While the increase in Chinese investment in the region offers opportunities for growth, especially for smaller countries, it also intensifies certain risks.
In the beginning, the objective of Chinese investments in the region was natural resources, although over the years the scope became increasingly diverse and ranged from raw materials to services, including financial ones.
Although there are different ways of investing, either through foreign direct investment or loans, the flow of resources from China to Latin America continues to increase, with different impacts throughout the region.
“China’s loans to Latin American governments and state entities have especially favored countries with limited access to financing,” says Marianna Waltz, Managing Director of Moody’s for non-financial corporations in Latin America. “However, a reliance on highly discretionary loans introduces possibly adverse elements into the credit profiles of some sovereigns, such as higher debt burdens and weaker trade balances and, therefore, increases the risk of refinancing.”
“During 2005-16, China granted credits for some $222,000 million to governments in Latin America and the Caribbean (Brazil only received 53% of this amount), about half were allocated to infrastructure projects and a third to energy projects, “says Waltz. Since 2015, Chinese companies invested more than $ 20,000 million in the electricity, sanitation and transportation sectors throughout the region, taking advantage of the financial difficulties of local infrastructure groups and governments’ control of public spending.
Most of the Chinese investments in Latin America are destined for Brazil, where loans from Chinese banks are mainly used to finance infrastructure, energy and mining projects. These investments reflect an interest in fostering the growth of Chinese companies in Brazil, as well as trade between the two countries. Along with direct investment in mergers and acquisitions or new projects in Brazil, loans from Chinese banks also generate capital flows.

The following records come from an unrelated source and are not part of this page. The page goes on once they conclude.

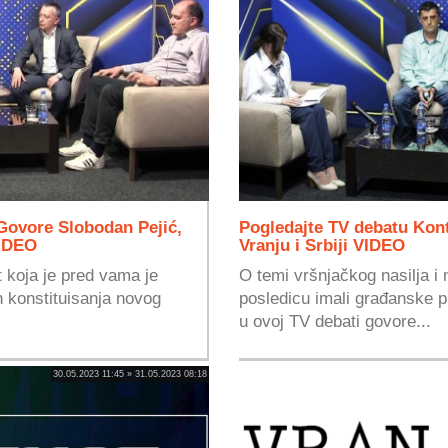
Govore Slobodan Pejić,
Pogledajte TV debatu Konte
VIDEO
Vranju i Srbiji VIDEO
 koja je pred vama je
O temi vršnjačkog nasilja i n
n konstituisanja novog
posledicu imali građanske p
u ovoj TV debati govore...
30.05.2023 11:45 » 31.05.2023 08:18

Although Chinese investments represent a diversity of financing for Latin American countries, in the case of large economies such as Brazil, they will not have a significant boost in economic growth, although they can be at the regional or subnational level, Moody’s notes.
But there are risks, including the creation of debt and the concomitant credit risk, when the projects financed with debt do not generate enough income to pay it. On the other hand, to the extent that the projects have import requirements, the funding can be allocated to most to finance imports, increasing current account deficits.